Comin' together really nice!


----------



## scotzilla

thanks- turns out the access doors and trash can frame fit fairly nicely and i don't think i need to grind the stone to make it look good. I tried to use some the the flatter stone around those edges and it look like its going to work. 


So whats your guys input on how to fasten these doors to the bbq. The pre drilled holes in the frame would anchor into the cultured stone and im scared im going to crack the stone using a hammer drill on it. Both doors can easily be removed from the frames so I was thinking some construction adhesive. What do you guys say?


----------



## scotzilla

well the bbq really had no frame and was really weak- So I made one which also helped get the hieght I neededand gave enough room to build some adjusters to help level it.

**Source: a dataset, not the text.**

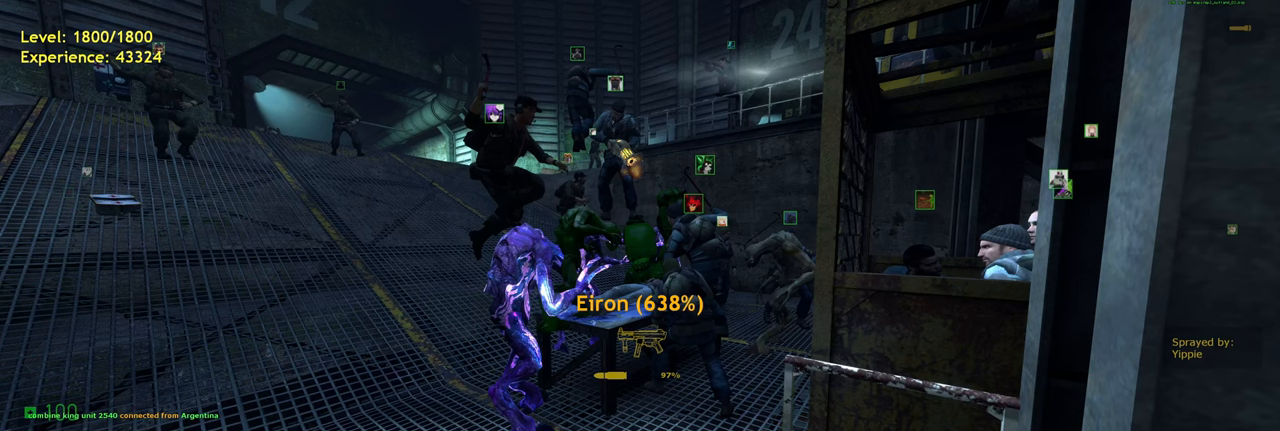
{"keys": [], "mouse": [], "events": [[80, "mouse_left", "down"], [160, "mouse_left", "up"]]}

i welded that directly to the bottom of the Q and slid it in place. All thats left is build some flashing to go between the granite and Q and make a removable plate covered in stone that will cover the casters and lower part on the Q.


----------



## joetab24

awesome job!

did you ever talk to your neighbor who called you a [email protected]#!head?


----------



## kwikfishron

joetab24 said:


> awesome job!


Yes it is. I think you need one of those Joe, could be your next project.


----------



## joetab24

Ron,

my wife keeps warning me, no big projects for a while! have a few ideas though...


----------



## scotzilla

haha- my family actually talked to him the next day at our house warming party but I havent. I did finally talk to the older couple on the other side after 3 months of waving and getting nothing back. They arent around much since its a vacation home for them but Ive never lived anywhere where the neihbors are so cold.

This last weekend we were on the water installing a stereo in a buddies boat and we could hear some people two doors down gossiping about us. Its a community dock and my buddy was in the guest slip so I dont think they knew it was me down there. Anyway I learned a lot- First when you are on the water you can hear people from far away like they are standing right next to you. And two, these jealous pricks were speculating what my wife and I do for a living, everything from dealing drugs to spoiled trust fund baby. I found out who called the home owners about my cadillac being "stored" in the driveway even though its my daily driver and they were just hating about the work we are doing and saying "i bet they dont have permits"

anyway after all that i dont care to meet any of these d bags. I know i have to permit my deck but does anyone know if i need to permit the retaining wall or a bbq? I bet the gas and electrical needed permits but i just want to know what im up against in case they turn me in. 

on a positive note I got most of the dirt dug out with the help of our fine southern freinds. I also found a great deal I wanted to pass on. Home depot and american express sent me a mail ad for a buisness credit card. If you spend $2000 by november 15th they give you a $750 gift card to home depot.


----------



## scotzilla

i hired some help to dig out the wall, pour the concrete and stack the cinder block. We have a birthday party BBQ on the 30th and I guess im too slow for the wife. I wish i would have known about gluing the blocks together for the bbq- Sure is a whole lot easier!















































































im cutting the planter box with the palm trees down a half a block. Decided its going to be too tall with the cap. 










Next decision. A buddy traded me some car parts for this 5x18x25 glulam beam. Its great but Im worried its too big for my deck. I already special ordered the 2x10x14 joists and if i stack some 2 x10's on top of a 18 inch tall glulam then the bottom of the glulam will be 6 feet 5 inches off the concrete slab. Not only that but it will cut off a lot of our view from the kitchen. 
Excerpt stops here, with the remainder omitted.